» **WHAT THE EXERCISE ASKS**
Should any entry include an image, skip the image and copy the entry exactly.

Stored dataset items
>>>

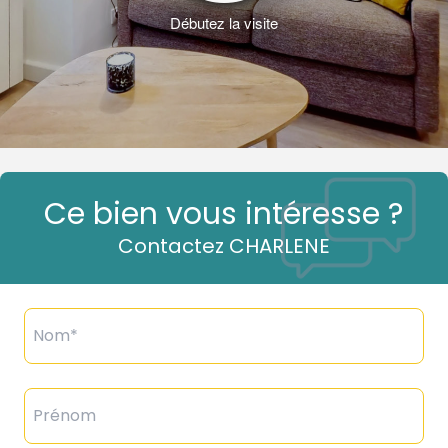
Ce bien vous intéresse ?
Contactez CHARLENE
Nom*
Prénom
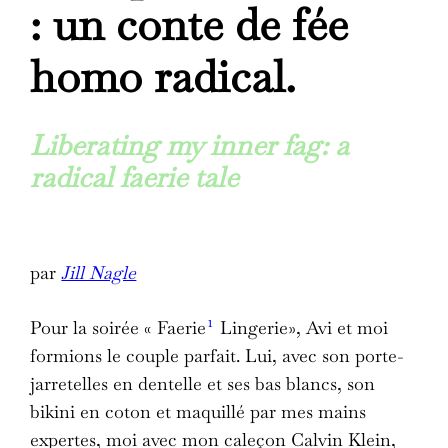
: un conte de fée
homo radical.
Liberating my inner fag: a
radical faerie tale
par
Jill Nagle
1
Pour la soirée « Faerie
Lingerie», Avi et moi
formions le couple parfait. Lui, avec son porte-
jarretelles en dentelle et ses bas blancs, son
bikini en coton et maquillé par mes mains
expertes, moi avec mon caleçon Calvin Klein,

<<<

» **EXPECTED ANSWER**
Ce bien vous intéresse ?
Contactez CHARLENE
Nom*
Prénom
: un conte de fée
homo radical.
Liberating my inner fag: a
radical faerie tale
par
Jill Nagle
1
Pour la soirée « Faerie
Lingerie», Avi et moi
formions le couple parfait. Lui, avec son porte-
jarretelles en dentelle et ses bas blancs, son
bikini en coton et maquillé par mes mains
expertes, moi avec mon caleçon Calvin Klein,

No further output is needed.